Thinking outside the box: Leesburg Elementary hosts Camp Invention
First-through-sixth graders in Loudoun County who enrolled in the camp brought items from home to recycle into something new. In groups, they took apart the pieces, explored the different uses of each part and put them back together into different objects.
The idea is to give Loudoun students a hands-on experience in solution-seeking and problem-solving in the area of science, technology, engineering and math.
“I think it forces the kids to think outside the box,” said Angela Rogers, camp parent. “There can be many answers or solutions to one problem.”
Camp Invention might be a national education program, but it's relatively new to Loudoun County. Camp Invention launched a pilot program with LCPS last summer. The information from that session was passed on to three more schools this summer, including Leesburg, John W. Tolbert and Round Hill elementary.
Charles Hale, counselor at Leesburg Elementary, was approached by the school's principle about heading the program.
“I always like a good challenge, and I took it,” said Hale. “[The camp is] hands on, it's creative. It lets students actually explore and it also lets them work out problems … It really was an opportunity to do something fun and exciting that is now a trend in LCPS. I really just wanted to be a part of that.”
Through hectic planning and instructor training, much of which occurred during the camp itself, Hale put the program together with the help of teachers and parents. From 9 a.m. to 3:30 p.m., youth learned skills under the guidance of instructors.
Students brought in an array of items to take apart and experiment with. One of Rogers' sons brought a broken tape recorder. Others brought things like paper tubes from paper towel rolls, screws or old phones. From ping-pong tables to battery-powered cars, there were no guidelines on what they could or couldn't create out of recycled objects. The point was to explore technology.
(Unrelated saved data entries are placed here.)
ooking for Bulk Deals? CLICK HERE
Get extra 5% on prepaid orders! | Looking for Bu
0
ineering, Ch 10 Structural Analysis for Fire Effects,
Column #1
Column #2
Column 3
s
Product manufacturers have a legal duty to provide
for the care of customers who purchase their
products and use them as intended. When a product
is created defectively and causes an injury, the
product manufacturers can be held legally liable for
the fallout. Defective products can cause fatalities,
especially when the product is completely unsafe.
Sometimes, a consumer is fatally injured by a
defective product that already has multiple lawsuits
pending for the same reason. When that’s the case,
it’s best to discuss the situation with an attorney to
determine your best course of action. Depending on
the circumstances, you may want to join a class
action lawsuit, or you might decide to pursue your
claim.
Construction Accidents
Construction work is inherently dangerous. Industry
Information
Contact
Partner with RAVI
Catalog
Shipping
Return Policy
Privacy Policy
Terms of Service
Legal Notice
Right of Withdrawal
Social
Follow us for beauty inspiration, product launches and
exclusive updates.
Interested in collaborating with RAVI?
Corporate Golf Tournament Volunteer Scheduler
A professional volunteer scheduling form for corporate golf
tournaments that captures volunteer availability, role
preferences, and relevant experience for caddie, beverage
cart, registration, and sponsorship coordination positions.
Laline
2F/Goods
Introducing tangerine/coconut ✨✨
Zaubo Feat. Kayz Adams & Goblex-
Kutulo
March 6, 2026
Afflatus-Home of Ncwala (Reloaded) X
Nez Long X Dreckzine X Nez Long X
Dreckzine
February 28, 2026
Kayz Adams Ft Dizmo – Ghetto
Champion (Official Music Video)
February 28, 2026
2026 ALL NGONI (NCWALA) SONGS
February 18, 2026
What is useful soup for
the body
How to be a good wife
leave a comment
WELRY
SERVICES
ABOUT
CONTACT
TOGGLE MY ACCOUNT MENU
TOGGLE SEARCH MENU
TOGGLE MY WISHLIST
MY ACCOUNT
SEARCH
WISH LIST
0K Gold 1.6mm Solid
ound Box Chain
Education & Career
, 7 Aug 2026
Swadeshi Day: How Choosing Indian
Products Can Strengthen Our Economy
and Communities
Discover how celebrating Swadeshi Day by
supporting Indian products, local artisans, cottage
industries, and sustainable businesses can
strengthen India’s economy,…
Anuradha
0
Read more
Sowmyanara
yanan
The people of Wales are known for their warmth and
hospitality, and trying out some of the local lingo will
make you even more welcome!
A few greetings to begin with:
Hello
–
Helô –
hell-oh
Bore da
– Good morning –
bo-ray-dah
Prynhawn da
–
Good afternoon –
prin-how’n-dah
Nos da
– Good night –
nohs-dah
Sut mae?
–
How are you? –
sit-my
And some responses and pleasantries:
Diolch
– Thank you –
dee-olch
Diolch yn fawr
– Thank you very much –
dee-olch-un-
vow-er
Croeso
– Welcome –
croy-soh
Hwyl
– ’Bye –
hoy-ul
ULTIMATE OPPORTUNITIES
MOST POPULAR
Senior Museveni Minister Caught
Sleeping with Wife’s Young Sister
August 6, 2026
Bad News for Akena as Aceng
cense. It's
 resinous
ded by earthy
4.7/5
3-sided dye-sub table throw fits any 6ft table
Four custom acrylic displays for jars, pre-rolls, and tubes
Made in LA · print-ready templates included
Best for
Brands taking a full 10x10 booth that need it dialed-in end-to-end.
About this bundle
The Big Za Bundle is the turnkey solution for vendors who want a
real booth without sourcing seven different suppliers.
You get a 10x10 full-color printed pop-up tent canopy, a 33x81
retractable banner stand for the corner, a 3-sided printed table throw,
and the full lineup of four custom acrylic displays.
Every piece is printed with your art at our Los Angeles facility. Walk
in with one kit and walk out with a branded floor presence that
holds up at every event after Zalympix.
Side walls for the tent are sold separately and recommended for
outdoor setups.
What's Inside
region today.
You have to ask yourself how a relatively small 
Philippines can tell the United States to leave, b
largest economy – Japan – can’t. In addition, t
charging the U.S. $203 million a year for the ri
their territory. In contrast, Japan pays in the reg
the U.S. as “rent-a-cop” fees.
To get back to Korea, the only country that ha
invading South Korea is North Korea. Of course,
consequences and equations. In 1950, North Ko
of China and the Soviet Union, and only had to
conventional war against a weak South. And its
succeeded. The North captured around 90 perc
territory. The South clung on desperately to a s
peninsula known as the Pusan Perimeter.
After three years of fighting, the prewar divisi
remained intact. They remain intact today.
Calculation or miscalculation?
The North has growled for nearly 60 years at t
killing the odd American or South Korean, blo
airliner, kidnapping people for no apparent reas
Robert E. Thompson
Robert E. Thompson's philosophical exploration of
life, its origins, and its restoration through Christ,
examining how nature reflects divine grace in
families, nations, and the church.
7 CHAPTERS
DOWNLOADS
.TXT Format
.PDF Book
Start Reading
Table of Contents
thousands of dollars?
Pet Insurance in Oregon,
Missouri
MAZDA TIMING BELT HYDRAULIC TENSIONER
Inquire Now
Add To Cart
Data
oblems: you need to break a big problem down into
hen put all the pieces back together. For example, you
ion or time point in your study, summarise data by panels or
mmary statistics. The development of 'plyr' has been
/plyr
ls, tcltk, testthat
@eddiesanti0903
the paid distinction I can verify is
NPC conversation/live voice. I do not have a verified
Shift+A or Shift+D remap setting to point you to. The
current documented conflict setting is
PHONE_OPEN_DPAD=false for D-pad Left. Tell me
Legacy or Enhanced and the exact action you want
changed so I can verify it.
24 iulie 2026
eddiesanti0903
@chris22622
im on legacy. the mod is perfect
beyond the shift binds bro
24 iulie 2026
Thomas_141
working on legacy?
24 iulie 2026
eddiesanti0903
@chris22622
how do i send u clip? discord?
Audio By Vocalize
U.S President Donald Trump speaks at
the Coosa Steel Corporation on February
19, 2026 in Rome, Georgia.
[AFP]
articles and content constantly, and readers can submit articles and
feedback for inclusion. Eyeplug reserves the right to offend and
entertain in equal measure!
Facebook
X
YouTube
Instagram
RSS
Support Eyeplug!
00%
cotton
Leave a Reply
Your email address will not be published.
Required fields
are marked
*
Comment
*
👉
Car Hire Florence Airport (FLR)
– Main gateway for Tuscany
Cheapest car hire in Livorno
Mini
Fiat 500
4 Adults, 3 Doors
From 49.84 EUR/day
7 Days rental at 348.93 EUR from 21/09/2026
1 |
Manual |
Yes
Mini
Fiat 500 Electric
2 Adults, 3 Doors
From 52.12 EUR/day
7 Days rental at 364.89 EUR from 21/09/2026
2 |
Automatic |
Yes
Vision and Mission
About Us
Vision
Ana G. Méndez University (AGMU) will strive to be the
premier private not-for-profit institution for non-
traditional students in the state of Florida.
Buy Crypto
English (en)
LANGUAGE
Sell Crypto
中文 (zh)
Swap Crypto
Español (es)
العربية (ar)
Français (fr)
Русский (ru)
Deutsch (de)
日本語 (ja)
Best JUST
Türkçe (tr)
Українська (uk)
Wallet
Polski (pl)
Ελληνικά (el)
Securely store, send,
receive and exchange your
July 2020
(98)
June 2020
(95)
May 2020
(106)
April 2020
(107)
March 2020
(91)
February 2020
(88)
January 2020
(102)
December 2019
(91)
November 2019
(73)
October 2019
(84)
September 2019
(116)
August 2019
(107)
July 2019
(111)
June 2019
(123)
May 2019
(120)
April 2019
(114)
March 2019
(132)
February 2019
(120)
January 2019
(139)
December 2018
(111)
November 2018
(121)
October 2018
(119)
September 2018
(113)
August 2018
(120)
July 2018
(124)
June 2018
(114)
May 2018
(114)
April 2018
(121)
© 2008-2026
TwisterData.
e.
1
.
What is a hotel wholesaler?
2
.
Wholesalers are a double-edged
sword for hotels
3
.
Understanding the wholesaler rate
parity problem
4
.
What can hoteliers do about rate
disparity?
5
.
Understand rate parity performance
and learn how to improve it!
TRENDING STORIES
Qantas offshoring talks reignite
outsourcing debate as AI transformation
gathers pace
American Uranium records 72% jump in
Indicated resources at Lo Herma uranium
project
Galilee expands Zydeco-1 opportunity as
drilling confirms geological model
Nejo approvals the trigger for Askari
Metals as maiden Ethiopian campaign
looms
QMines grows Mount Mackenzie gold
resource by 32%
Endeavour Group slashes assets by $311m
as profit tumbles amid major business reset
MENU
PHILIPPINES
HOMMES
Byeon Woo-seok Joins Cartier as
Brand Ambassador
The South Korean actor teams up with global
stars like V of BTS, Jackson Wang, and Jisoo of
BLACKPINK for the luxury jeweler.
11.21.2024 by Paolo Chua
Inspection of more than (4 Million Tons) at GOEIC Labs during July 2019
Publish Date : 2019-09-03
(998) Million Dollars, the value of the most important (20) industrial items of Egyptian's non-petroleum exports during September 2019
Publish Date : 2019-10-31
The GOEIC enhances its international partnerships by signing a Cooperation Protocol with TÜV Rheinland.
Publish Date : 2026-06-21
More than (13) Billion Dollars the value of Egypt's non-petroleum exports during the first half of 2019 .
According to Rogers, the camp is affordable at $200 a student, compared to other summer camps. She believes this sort of hands-on, experiential learning should be available to all students.
“Because they're constructing, they're learning through what they're doing,” said Rogers. “There's really no right or wrong answer. All kids should be exposed to that.”
From the success of this summer, Rogers and Hale both hope the program continues next year.
“It was a very positive experience,” said Rogers. “I heard positive things from the parents. Their kids loved it … I would do it again in a heartbeat.”